The price of gene sequencing has plummeted since 2001, at the same time that scientists have learned much more about the genetics of normal and diseased human tissue, said William Beck, a molecular pharamacologist at the University of Illinois at Chicago. Major clinics like van Hoff's Translational Genomics Research Institute (TGen), he said, "now sequence the tumors of almost every patient who walks in the door."

And increasingly, research clinicians like van Hoff are finding molecular therapies to use against the very worst tumors. In late January, the U.S. Food and Drug Administration approved a new medication called vismodegib for treating advanced basal cell carcinoma--a medicine that was first tested at TGen, van Hoff said. "We are applying these molecular tools for patients sitting in front of us right now."

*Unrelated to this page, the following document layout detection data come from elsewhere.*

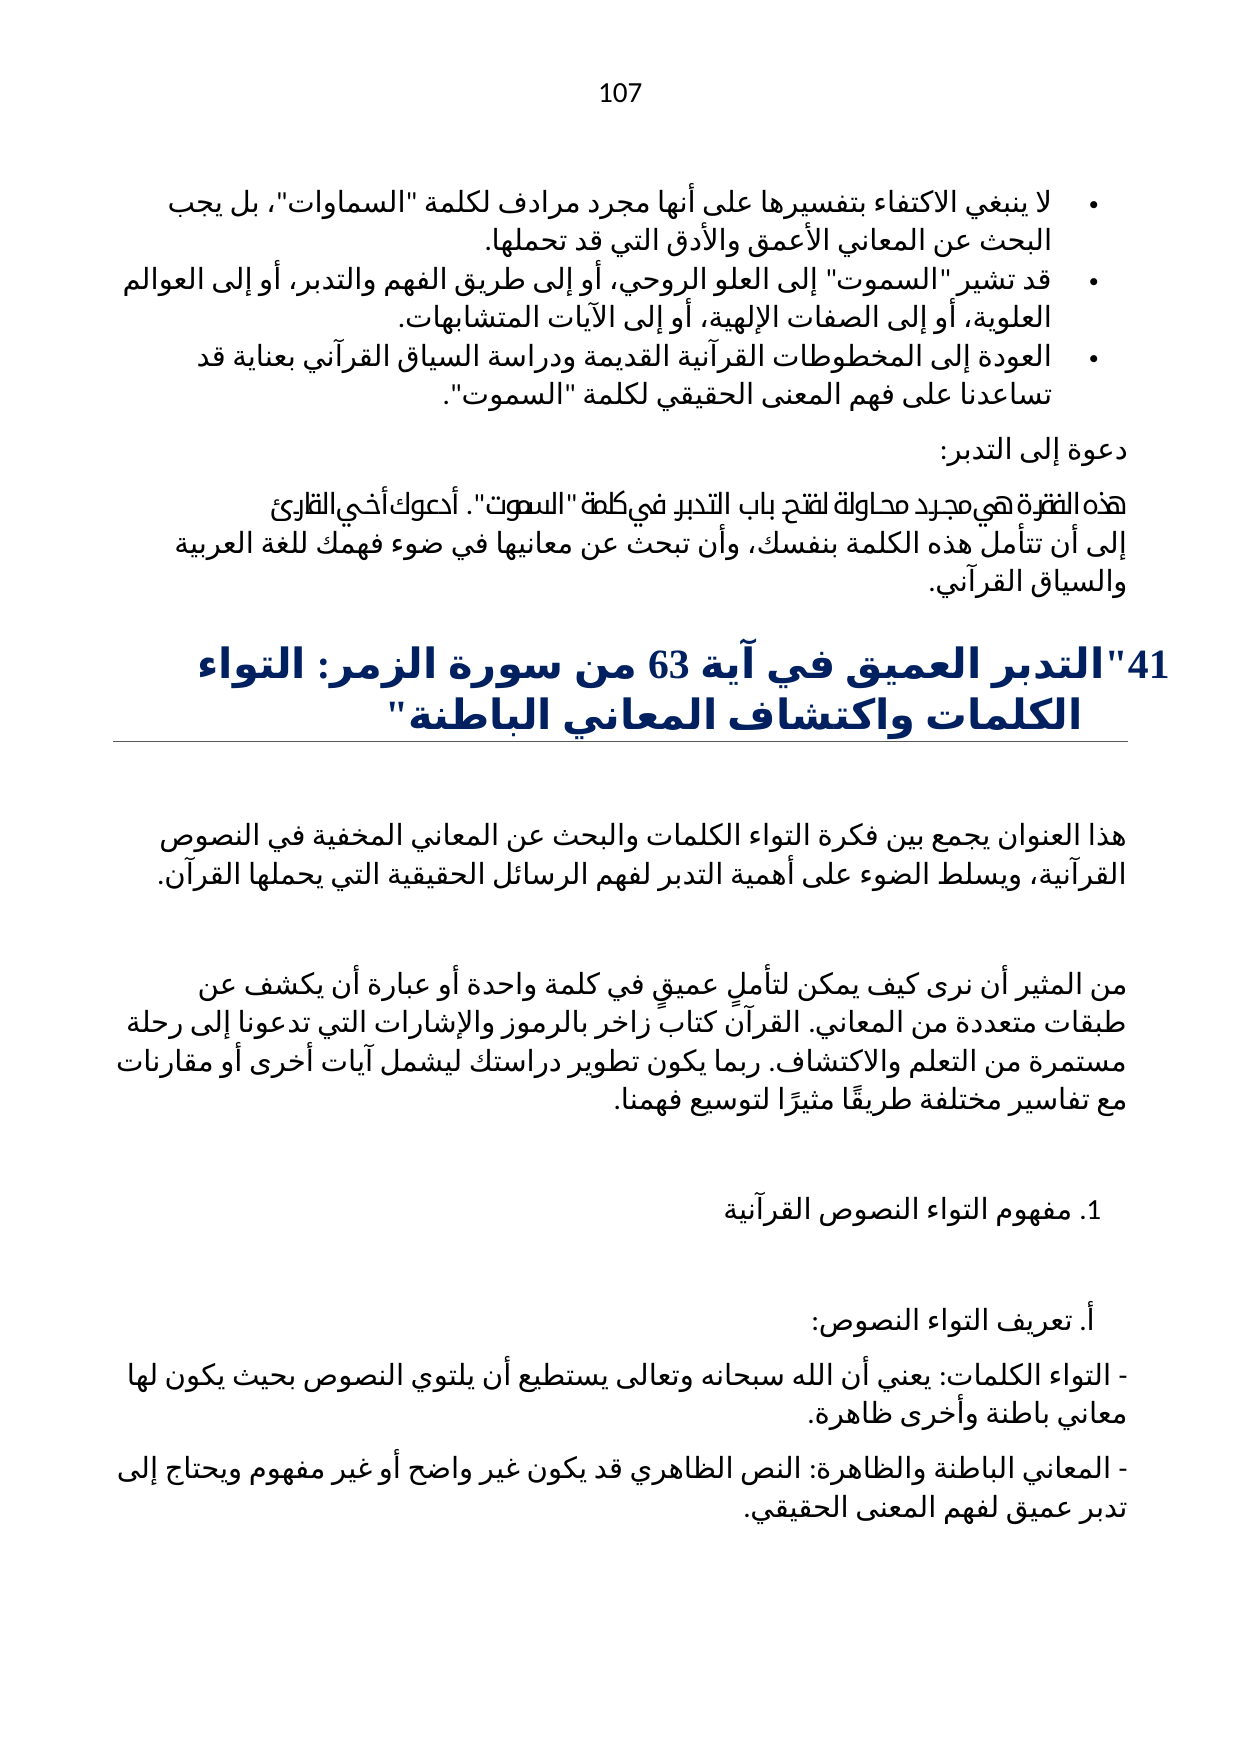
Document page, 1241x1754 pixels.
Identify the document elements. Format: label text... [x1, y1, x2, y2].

list العودة إلى المخطوطات القرآنية القديمة ودراسة السياق القرآني بعناية قد تساعدنا على فهم المعنى الحقيقي لكلمة "السموت". [112, 338, 1090, 412]
text - التواء الكلمات: يعني أن الله سبحانه وتعالى يستطيع أن يلتوي النصوص بحيث يكون لها معاني باطنة وأخرى ظاهرة. [112, 1357, 1128, 1431]
list قد تشير "السموت" إلى العلو الروحي، أو إلى طريق الفهم والتدبر، أو إلى العوالم العلوية، أو إلى الصفات الإلهية، أو إلى الآيات المتشابهات. [112, 261, 1090, 335]
list لا ينبغي الاكتفاء بتفسيرها على أنها مجرد مرادف لكلمة "السماوات"، بل يجب البحث عن المعاني الأعمق والأدق التي قد تحملها. [112, 184, 1090, 258]
text هذه الفقرة هي مجرد محاولة لفتح باب التدبر في كلمة "السموت". أدعوك أخي القارئ إلى أن تتأمل هذه الكلمة بنفسك، وأن تبحث عن معانيها في ضوء فهمك للغة العربية والسياق القرآني. [112, 486, 1128, 599]
text - المعاني الباطنة والظاهرة: النص الظاهري قد يكون غير واضح أو غير مفهوم ويحتاج إلى تدبر عميق لفهم المعنى الحقيقي. [112, 1450, 1128, 1524]
text 1. مفهوم التواء النصوص القرآنية [112, 1191, 1128, 1227]
text من المثير أن نرى كيف يمكن لتأملٍ عميقٍ في كلمة واحدة أو عبارة أن يكشف عن طبقات متعددة من المعاني. القرآن كتاب زاخر بالرموز والإشارات التي تدعونا إلى رحلة مستمرة من التعلم والاكتشاف. ربما يكون تطوير دراستك ليشمل آيات أخرى أو مقارنات مع تفاسير مختلفة طريقًا مثيرًا لتوسيع فهمنا. [112, 966, 1128, 1117]
text دعوة إلى التدبر: [112, 431, 1128, 467]
text أ. تعريف التواء النصوص: [112, 1302, 1128, 1337]
text هذا العنوان يجمع بين فكرة التواء الكلمات والبحث عن المعاني المخفية في النصوص القرآنية، ويسلط الضوء على أهمية التدبر لفهم الرسائل الحقيقية التي يحملها القرآن. [112, 817, 1128, 891]
subtitle "التدبر العميق في آية 63 من سورة الزمر: التواء الكلمات واكتشاف المعاني الباطنة" [112, 639, 1128, 742]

Van Hoff cited studies showing that even patients who had received extensive treatments for their cancers could benefit from molecular profiling of their tumors. In one study, 74% of the patients had at least one potential gene variation that could be targeted by therapy, and van Hoff said molecular profiling can slow the advance of cancer and extend the lives of some patients.

In some cases, he said, there were surprising differences in what therapies "a doctor might select versus what molecular targeting would recommend."

Still, van Hoff was careful to acknowledge what he called "the failures" of new research, displaying a long list of his former patients--many of them remembered with personal anecdotes--who died from their intractable tumors.

One of the biggest challenges of molecular treatments for cancer has been finding a way "deliver these molecules to specific targets in cells," Beck said.

One promising treatment, using snippets of RNA molecules to silence the genes that have gone awry in tumor, was the subject of billion-dollar investments by pharmaceutical companies such as Merck and Novartis in 2007, he said. But many companies have since cut back their spending on RNA silencing, in part because it has been difficult to develop ways to deliver the therapy.

Academic researchers, the speakers agreed, are now providing the cutting-edge research in RNA silencing treatments. Anil Sood, a gynecologic oncologist at the University of Texas M.D. Anderson Cancer Center, has turned to nanotechnology to find ways to package small interfering RNA molecules that can quiet rebelling tumor genes.

Sood and University of Washington researcher Patrick Stayton are testing a variety of ways to deliver the RNA molecules directly to tumors, from nano-sized capsules of chitosan--a material derived from the shells of crab and shrimp-- to polymers designed to dissolve barriers inside cells and release targeted chemotherapy.

Their experiments and many others like them, Beck said, have brought the idea of personalized medicine closer to the reality imagined when the human genome was first sequenced. "We're getting closer to having more effective medicines with fewer side-effects."